- [What you should do] Pick up the case summary on the resumption of the allotted industrial plot after its last sentence and continue it.

- [Provided passage]
=== Section Start ===
Issue (i): Whether the transferee pendente lite could rely on the transfer to challenge the resumption order.
Analysis: The transfer during pendency did not by itself bar the purchase, but the decisive question was whether the assignee acquired any enforceable right against the Corporation. The assignee could claim no better right than the allottee, because the contract of allotment was made on the allottee's personal undertaking to fulfil the stipulated obligations. An assignee of contractual rights cannot enforce the benefit of the arrangement without accepting the corresponding obligations, and in the absence of the Corporation's consent the inductee could not compel recognition as allottee.
Conclusion: The transferee had no locus standi to challenge the resumption order and the contention failed.
Issue (ii): Whether the allotment clause requiring construction and commencement of industry within the stipulated time, failing which the plot could be resumed, was valid and binding.
Analysis: The conveyance did not create an absolute interest free from the conditions attached to the allotment. A condition attached to the transfer that the industrial unit must be set up within the stipulated period, failing which the interest would cease and the plot could be resumed, was treated as a valid condition consistent with the law governing conditional transfers. The allottee's own reply showed that the project had not been implemented within the required time, and the Corporation was therefore entitled to act under the agreement.
=== Section End ===
- [Data block]
=== Section Start ===
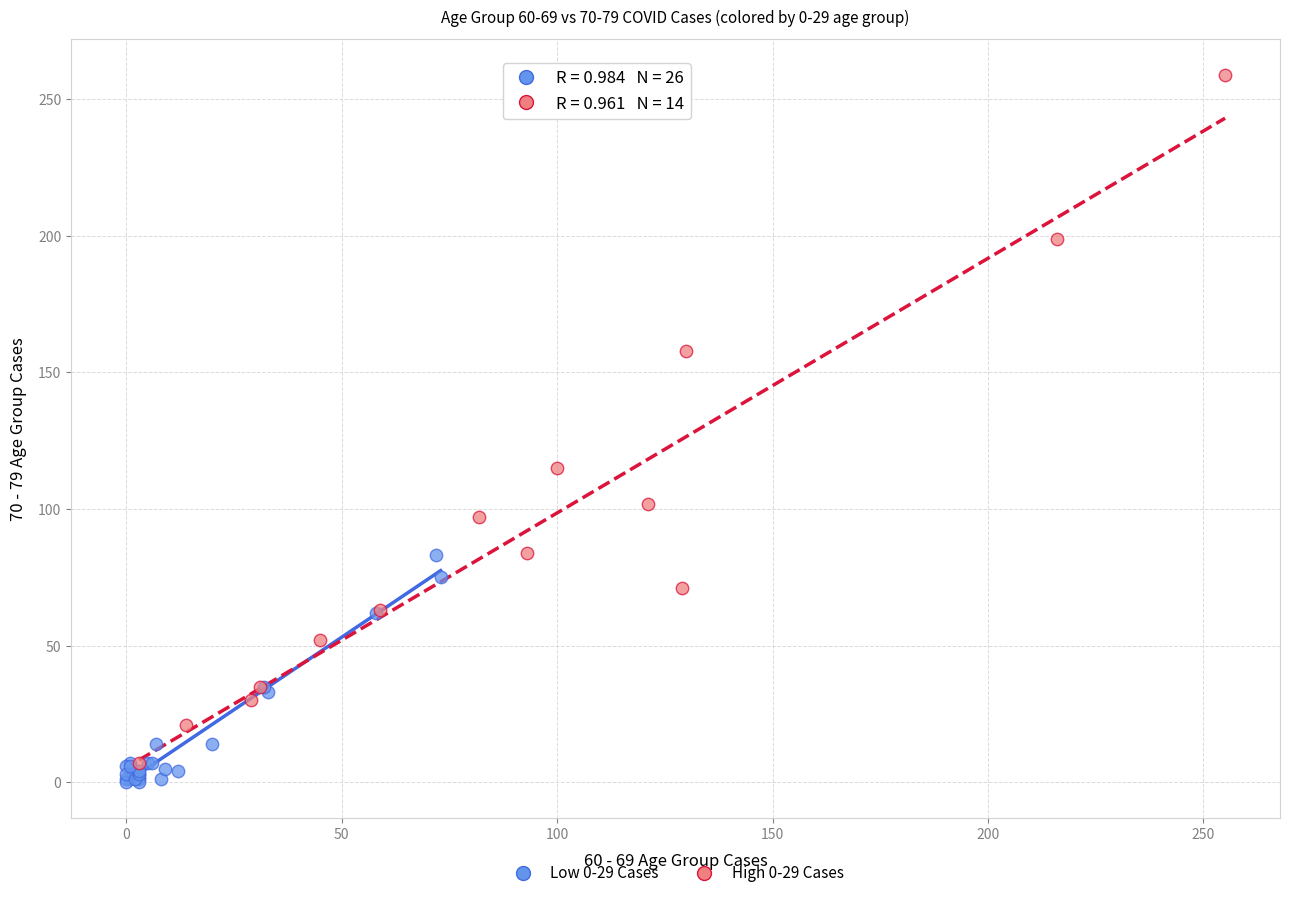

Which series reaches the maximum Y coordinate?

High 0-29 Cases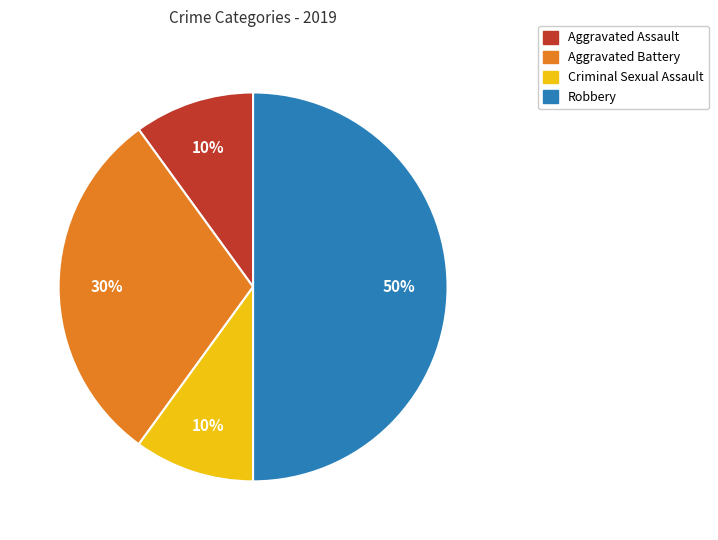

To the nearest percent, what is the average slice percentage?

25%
=== Section End ===
- [Answer space]
Conclusion: The resumption clause was valid and binding, and the resumption of the plot was upheld.
Final Conclusion: The challenge to the resumption failed on both validity and standing, and the dismissal of the special leave petition followed.
Ratio Decidendi: A transferee of contractual or proprietary rights subject to an allotment agreement cannot enforce the transferor's rights against the grantor without accepting the accompanying obligations, and a conditional transfer may validly provide for cessation of the interest on failure to satisfy the stipulated condition.